#### Work instructions
Find every line in the listing that contains the word "with", and copy each of those lines.

#### Study material

= Beginning of Section =

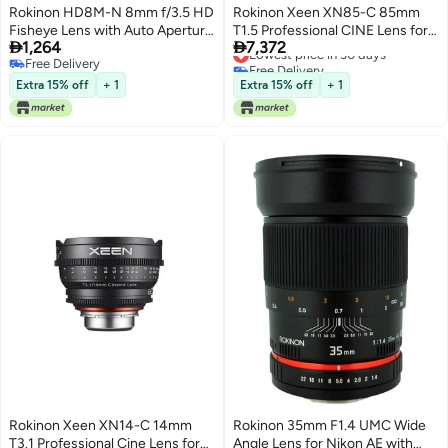
Rokinon HD8M-N 8mm f/3.5 HD
Rokinon Xeen XN85-C 85mm
Fisheye Lens with Auto Aperture
T1.5 Professional CINE Lens for


1,264
7,372
Chip and Removable Hood for
Canon EF , Black
Lowest price in 30 days
Free Delivery
Free Delivery
Nikon DSLR 8-8mm, Fixed-Non-
Free Delivery
Lowest price in 30 days
Zoom Lens
Extra 15% off
+ 1
Extra 15% off
+ 1
Rokinon Xeen XN14-C 14mm
Rokinon 35mm F1.4 UMC Wide
T3.1 Professional Cine Lens for
Angle Lens for Nikon AE with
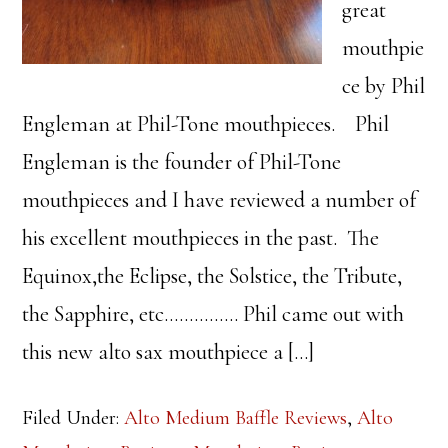
great
mouthpie
ce by Phil
Engleman at Phil-Tone mouthpieces. Phil
Engleman is the founder of Phil-Tone
mouthpieces and I have reviewed a number of
his excellent mouthpieces in the past. The
Equinox,the Eclipse, the Solstice, the Tribute,
the Sapphire, etc…………… Phil came out with
this new alto sax mouthpiece a […]
Filed Under:
Alto Medium Baffle Reviews
,
Alto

= End of Section =

#### Answer to this task
Fisheye Lens with Auto Aperture
Angle Lens for Nikon AE with
the Sapphire, etc…………… Phil came out with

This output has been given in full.